Restoring from etcd backup: If the rollback doesn't resolve the issue, you might need to restore from your etcd backup. This is a last resort that requires significant downtime.

Best Practices Summary

Upgrading Kubernetes clusters doesn't have to be stressful. Follow these best practices to keep your upgrades smooth and reliable:

Always test in staging first - Never upgrade production directly
Upgrade during maintenance windows - Plan upgrades when traffic is lowest
Upgrade sequentially - Never skip versions without testing
Drain nodes properly - Always move pods before upgrading a node
Verify after every step - Check cluster health after each upgrade phase
Have a rollback plan - Know how to revert if something goes wrong
Monitor during and after upgrades - Watch for errors and performance issues
Keep your tooling updated - Ensure kubectl, kubeadm, and other tools are current

Platforms like ServerlessBase simplify the upgrade process by providing automated tools for cluster management and monitoring. They handle the complex orchestration of control plane and node upgrades, reducing the risk of human error.

Conclusion

Kubernetes cluster upgrades are a routine part of cluster operations, but they require careful planning and execution. By following the steps outlined in this guide, you can upgrade your clusters with confidence and minimal disruption.
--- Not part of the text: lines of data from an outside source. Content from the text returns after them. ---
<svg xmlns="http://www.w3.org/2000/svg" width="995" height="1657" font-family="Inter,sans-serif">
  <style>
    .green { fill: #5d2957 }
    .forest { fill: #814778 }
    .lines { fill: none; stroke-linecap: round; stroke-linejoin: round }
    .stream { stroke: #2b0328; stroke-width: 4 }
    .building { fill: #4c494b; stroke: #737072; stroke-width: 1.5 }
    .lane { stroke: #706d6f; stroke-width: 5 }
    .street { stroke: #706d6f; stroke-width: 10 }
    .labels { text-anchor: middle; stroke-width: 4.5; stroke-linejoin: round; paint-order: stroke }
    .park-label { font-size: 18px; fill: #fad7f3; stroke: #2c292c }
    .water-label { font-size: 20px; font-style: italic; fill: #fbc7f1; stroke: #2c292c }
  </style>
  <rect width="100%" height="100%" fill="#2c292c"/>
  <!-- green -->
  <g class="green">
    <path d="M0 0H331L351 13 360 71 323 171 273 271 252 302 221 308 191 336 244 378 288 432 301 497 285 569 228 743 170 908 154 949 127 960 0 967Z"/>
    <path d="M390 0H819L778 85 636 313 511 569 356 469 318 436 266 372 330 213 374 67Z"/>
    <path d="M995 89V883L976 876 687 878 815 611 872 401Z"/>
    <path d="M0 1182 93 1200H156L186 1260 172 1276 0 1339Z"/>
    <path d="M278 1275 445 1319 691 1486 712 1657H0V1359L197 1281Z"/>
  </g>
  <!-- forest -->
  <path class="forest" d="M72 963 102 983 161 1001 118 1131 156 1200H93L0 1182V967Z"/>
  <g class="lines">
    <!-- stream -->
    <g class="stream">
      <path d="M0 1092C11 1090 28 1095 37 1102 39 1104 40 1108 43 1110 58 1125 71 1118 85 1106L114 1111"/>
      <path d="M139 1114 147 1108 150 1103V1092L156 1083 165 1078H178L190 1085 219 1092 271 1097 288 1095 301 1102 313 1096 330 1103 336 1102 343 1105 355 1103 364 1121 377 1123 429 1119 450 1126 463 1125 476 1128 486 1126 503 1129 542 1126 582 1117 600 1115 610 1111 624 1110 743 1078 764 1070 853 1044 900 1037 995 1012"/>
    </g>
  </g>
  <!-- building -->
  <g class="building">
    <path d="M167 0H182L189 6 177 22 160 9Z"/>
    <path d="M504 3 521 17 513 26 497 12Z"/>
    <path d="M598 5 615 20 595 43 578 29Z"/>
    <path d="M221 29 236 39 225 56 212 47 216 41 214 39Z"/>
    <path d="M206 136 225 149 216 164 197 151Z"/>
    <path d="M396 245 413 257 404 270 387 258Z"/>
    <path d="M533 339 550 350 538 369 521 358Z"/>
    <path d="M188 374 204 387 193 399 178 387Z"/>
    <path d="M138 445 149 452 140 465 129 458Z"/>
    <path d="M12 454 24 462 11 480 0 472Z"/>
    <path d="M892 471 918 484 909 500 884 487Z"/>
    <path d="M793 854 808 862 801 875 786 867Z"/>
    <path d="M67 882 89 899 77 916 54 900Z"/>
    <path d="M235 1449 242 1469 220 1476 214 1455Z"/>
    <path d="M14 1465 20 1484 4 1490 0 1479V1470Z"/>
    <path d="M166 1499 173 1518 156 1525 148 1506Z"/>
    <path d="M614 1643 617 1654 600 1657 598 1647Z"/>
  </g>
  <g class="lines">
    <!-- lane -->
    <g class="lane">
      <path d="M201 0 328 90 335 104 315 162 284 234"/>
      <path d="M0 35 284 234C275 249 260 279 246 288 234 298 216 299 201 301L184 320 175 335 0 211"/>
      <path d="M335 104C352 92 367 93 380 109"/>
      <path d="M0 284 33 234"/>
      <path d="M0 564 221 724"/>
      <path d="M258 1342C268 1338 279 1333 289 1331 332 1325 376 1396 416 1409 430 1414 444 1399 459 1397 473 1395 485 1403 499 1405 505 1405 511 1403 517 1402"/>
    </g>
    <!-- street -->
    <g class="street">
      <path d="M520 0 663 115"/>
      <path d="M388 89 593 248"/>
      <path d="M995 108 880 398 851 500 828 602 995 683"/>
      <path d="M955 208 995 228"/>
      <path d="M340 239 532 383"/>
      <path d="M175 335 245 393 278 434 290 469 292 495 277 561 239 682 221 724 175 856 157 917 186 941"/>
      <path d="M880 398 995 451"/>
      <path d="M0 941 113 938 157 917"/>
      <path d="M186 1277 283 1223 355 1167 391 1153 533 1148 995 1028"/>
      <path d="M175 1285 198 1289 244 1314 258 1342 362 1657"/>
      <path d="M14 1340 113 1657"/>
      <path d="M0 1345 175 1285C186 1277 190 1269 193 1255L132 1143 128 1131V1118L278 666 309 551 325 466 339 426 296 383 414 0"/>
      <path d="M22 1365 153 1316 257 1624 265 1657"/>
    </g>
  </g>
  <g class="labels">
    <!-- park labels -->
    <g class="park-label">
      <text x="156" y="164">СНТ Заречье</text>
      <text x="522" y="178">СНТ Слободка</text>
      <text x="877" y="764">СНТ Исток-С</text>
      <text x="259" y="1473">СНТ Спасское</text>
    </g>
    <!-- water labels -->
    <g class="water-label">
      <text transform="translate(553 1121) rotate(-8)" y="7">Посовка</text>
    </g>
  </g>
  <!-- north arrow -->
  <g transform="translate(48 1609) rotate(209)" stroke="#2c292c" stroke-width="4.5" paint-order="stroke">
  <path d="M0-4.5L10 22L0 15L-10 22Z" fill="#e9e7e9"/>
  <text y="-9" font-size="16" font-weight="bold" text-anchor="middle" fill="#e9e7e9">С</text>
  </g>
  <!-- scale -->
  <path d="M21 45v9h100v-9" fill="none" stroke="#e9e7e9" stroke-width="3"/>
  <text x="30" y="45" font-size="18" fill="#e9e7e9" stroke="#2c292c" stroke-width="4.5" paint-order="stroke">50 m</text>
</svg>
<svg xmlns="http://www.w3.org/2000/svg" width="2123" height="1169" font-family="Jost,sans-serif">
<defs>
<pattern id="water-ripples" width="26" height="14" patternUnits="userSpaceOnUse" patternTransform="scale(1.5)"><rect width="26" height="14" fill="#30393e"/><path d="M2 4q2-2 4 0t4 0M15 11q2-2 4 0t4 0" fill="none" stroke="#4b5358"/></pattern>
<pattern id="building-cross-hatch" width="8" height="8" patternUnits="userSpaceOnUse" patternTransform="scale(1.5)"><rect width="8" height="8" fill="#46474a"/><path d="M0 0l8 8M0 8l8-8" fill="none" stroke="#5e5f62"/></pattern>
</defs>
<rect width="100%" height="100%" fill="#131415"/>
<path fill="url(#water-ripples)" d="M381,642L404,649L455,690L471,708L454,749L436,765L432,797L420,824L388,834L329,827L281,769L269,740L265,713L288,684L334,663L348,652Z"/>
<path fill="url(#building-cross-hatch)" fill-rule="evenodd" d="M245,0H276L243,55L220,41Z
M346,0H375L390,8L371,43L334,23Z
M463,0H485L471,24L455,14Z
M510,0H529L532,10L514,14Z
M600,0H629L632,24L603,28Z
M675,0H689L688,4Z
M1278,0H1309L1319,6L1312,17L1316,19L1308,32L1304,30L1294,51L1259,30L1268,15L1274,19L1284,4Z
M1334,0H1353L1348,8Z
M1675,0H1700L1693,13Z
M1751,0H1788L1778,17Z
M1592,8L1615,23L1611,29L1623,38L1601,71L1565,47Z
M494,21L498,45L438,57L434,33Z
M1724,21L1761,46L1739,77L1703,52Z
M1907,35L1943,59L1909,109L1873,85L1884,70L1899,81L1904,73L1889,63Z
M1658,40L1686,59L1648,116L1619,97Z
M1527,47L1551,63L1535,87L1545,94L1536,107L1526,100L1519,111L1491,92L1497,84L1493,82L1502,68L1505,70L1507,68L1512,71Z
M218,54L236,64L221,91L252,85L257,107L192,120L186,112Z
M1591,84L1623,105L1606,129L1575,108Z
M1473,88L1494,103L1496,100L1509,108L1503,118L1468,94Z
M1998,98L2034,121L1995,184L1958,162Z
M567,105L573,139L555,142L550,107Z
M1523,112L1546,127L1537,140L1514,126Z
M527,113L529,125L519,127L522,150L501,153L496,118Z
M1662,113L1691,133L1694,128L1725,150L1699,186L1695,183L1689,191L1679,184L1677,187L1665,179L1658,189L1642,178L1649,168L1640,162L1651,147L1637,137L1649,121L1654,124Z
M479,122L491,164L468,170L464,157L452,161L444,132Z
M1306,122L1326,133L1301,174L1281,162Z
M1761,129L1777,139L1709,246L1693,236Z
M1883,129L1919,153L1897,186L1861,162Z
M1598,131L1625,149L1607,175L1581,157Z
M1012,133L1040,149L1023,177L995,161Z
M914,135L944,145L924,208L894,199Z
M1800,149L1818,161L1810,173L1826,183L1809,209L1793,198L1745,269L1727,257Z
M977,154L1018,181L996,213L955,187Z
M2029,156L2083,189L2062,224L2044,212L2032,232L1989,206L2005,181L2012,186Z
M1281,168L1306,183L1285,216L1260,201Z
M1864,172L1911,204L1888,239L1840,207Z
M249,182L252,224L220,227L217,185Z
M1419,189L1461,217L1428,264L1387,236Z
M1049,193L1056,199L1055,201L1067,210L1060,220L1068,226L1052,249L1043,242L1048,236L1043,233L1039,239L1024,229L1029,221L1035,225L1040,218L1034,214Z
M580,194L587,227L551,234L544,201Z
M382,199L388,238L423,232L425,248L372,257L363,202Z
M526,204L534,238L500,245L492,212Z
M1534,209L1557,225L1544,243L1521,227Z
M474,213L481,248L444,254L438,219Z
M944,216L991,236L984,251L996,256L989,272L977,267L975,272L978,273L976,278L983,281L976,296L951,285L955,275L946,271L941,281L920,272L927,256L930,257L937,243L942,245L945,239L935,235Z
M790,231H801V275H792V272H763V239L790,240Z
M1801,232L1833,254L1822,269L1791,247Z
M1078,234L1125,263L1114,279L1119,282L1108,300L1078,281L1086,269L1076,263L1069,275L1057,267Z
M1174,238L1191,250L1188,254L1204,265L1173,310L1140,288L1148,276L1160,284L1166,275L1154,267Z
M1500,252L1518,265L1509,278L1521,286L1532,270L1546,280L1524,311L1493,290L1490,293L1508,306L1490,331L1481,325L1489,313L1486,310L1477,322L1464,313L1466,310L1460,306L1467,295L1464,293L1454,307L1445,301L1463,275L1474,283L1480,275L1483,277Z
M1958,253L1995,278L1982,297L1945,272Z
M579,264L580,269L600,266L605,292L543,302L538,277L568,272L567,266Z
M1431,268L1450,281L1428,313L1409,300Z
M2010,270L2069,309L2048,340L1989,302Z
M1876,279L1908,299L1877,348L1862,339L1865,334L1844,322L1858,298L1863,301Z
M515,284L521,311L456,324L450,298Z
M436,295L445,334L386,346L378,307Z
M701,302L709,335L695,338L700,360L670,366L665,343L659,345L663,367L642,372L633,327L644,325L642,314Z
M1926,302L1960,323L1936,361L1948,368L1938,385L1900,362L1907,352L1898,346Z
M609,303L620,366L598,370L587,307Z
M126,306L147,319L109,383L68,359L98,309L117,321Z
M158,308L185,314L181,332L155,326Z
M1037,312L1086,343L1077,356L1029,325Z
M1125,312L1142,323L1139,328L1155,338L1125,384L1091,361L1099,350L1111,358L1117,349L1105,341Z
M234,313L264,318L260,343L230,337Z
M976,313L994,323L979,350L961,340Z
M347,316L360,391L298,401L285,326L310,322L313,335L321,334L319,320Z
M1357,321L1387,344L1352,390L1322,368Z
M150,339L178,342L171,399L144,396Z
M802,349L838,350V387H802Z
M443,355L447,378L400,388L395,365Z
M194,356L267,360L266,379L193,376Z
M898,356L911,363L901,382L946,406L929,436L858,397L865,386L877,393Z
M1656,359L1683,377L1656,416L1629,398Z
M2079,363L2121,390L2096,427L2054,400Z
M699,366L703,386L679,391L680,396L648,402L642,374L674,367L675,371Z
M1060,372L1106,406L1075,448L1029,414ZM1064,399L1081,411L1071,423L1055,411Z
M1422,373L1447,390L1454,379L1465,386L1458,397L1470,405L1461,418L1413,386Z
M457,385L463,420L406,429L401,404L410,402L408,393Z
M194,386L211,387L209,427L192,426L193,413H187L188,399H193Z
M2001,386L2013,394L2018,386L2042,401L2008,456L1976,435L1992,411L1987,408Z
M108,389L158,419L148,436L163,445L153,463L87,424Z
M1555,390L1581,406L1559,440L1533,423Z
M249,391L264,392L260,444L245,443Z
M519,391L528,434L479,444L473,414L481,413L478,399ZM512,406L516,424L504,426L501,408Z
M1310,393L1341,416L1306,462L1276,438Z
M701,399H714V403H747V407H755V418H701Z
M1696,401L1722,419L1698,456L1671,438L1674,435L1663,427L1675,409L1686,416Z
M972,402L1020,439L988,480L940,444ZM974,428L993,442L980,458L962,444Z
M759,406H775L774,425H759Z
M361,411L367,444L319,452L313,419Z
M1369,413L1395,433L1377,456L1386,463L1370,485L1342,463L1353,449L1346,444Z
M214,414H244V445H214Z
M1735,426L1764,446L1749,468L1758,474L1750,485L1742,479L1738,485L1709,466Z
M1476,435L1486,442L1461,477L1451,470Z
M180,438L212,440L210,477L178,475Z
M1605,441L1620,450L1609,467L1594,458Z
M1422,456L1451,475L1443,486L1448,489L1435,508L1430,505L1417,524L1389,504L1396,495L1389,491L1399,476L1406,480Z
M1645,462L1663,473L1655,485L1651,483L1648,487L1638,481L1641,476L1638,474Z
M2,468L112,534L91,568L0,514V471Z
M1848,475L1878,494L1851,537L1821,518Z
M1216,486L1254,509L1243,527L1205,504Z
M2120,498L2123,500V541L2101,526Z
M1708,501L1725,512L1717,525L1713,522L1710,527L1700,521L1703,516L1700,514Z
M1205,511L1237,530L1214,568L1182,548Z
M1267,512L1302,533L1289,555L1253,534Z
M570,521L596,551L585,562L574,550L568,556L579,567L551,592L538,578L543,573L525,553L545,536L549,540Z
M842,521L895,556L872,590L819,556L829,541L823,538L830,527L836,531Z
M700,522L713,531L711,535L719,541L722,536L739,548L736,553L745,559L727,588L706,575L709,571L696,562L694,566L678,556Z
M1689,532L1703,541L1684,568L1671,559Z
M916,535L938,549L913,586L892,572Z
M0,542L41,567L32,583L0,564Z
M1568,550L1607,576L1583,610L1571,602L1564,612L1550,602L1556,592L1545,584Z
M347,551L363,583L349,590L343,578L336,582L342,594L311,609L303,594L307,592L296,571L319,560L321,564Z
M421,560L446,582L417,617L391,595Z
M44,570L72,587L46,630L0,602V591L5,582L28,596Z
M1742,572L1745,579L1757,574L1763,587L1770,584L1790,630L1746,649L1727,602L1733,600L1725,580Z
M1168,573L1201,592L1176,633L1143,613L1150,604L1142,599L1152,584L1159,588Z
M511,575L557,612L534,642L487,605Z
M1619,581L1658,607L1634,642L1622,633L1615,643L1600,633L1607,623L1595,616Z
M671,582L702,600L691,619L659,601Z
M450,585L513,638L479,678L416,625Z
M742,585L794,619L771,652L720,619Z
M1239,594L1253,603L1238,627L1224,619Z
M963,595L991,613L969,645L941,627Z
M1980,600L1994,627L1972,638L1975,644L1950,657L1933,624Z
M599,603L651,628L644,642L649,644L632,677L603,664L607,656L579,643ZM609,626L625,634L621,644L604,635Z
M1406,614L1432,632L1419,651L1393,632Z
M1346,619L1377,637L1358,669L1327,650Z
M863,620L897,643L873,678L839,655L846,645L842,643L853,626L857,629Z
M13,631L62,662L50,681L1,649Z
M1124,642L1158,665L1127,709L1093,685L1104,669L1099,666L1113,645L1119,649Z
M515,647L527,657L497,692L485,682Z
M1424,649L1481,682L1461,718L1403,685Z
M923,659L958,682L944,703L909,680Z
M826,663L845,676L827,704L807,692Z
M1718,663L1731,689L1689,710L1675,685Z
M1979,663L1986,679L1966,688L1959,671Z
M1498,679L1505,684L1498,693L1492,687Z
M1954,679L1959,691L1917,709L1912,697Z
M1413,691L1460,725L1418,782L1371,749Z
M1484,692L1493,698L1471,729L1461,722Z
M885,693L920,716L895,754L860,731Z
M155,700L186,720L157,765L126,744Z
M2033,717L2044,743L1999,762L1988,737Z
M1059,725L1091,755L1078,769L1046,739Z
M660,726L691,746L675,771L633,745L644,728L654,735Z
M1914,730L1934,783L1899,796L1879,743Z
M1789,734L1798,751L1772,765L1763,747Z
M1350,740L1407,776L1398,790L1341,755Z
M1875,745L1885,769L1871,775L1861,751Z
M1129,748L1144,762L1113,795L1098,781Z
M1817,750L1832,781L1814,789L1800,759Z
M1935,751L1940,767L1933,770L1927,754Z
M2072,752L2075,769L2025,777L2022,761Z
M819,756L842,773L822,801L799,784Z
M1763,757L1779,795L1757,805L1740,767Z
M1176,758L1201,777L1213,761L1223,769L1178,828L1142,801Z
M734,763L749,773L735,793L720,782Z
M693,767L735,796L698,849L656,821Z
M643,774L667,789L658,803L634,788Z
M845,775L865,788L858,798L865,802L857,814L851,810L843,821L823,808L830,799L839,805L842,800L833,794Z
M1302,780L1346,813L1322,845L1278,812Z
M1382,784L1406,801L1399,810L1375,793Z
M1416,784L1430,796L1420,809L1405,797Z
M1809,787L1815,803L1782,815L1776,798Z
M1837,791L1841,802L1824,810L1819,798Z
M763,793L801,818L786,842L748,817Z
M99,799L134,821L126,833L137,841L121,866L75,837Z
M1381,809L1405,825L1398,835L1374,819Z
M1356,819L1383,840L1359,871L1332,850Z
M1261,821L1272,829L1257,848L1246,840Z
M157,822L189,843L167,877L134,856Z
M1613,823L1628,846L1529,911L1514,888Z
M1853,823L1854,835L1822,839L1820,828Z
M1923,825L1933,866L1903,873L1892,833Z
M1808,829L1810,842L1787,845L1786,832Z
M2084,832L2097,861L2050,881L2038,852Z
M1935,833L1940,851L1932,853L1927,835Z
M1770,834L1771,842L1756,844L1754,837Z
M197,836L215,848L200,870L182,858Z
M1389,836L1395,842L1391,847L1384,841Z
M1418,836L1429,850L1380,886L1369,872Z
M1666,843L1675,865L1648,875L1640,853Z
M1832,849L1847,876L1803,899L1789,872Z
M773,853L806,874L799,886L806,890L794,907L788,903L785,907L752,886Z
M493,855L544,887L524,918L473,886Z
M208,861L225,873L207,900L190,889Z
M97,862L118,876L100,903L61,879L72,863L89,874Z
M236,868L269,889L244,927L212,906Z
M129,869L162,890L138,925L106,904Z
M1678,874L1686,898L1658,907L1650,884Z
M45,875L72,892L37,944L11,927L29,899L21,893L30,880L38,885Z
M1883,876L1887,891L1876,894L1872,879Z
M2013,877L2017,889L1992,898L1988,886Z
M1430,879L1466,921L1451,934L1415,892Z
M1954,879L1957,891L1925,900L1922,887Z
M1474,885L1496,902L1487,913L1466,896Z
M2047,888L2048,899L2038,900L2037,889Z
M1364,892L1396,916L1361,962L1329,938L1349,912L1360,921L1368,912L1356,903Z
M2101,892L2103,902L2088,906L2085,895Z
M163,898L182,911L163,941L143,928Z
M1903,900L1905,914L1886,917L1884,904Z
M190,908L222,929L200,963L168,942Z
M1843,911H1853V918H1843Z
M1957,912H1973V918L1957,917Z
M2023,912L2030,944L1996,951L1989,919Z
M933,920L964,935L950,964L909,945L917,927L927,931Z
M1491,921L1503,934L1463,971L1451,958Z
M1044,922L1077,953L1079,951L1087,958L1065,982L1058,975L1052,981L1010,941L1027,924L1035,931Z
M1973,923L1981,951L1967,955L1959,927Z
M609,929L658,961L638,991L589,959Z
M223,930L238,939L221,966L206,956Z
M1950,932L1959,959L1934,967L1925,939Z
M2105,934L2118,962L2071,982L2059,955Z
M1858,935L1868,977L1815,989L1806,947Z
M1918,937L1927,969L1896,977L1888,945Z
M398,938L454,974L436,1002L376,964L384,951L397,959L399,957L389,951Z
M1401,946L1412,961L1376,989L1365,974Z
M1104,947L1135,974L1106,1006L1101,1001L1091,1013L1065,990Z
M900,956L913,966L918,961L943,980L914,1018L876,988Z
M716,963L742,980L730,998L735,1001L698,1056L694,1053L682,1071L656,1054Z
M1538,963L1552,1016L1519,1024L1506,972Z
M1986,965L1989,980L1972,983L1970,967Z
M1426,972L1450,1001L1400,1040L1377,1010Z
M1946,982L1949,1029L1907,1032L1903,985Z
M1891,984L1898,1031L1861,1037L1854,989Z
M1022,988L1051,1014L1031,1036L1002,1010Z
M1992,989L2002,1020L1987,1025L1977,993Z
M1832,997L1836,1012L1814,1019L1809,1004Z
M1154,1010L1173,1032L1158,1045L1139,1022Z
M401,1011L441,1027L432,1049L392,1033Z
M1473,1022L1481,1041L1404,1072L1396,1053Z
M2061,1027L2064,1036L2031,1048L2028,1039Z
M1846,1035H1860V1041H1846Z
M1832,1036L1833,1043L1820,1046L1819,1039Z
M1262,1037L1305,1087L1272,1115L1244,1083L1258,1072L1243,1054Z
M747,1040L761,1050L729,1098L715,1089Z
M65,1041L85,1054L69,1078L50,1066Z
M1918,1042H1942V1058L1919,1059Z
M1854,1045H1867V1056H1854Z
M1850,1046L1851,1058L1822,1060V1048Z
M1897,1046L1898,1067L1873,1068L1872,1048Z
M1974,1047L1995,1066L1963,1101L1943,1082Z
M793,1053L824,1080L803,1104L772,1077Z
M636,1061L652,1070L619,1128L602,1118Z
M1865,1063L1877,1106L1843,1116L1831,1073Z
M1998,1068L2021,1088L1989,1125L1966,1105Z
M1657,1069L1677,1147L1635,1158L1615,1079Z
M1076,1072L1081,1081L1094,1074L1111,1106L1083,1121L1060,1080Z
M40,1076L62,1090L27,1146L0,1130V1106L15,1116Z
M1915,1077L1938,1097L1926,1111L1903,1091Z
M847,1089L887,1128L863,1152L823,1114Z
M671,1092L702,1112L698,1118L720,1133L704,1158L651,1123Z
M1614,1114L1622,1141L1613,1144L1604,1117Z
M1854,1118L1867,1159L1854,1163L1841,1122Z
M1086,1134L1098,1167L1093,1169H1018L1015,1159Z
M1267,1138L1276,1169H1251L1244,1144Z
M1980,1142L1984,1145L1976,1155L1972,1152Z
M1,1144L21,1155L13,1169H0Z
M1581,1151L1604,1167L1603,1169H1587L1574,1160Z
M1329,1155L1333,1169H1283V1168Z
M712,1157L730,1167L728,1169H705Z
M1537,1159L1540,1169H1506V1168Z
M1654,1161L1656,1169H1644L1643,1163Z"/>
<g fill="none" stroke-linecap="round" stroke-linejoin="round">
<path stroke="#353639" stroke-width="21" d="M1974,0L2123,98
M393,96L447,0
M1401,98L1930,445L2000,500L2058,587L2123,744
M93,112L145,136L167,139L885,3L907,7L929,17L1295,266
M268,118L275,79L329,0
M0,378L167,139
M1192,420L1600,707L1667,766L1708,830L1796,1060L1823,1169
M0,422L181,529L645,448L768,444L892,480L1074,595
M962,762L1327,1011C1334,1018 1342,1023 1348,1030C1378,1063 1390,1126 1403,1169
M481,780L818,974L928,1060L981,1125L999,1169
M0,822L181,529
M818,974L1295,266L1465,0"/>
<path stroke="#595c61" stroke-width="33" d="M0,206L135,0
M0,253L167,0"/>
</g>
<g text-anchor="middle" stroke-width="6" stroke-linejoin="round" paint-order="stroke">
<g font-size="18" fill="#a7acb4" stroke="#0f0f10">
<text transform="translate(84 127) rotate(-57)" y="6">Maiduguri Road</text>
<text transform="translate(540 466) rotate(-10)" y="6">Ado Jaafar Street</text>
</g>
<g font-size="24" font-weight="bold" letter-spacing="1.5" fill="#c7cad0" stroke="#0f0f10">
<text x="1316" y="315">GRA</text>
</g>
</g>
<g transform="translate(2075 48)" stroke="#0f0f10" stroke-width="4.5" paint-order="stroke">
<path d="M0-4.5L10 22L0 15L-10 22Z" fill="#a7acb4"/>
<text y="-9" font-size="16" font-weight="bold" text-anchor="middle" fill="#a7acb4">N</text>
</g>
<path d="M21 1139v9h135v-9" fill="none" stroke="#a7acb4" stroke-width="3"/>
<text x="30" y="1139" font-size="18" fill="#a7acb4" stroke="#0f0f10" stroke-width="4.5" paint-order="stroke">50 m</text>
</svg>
The key is preparation. Verify your cluster health, test in staging, and have a rollback plan. When you follow these best practices, upgrades become routine maintenance rather than a source of anxiety.

Ready to upgrade your cluster? Start by checking your current version and reviewing the upgrade path. Remember to test everything in staging first, and you'll be running the latest Kubernetes version in no time.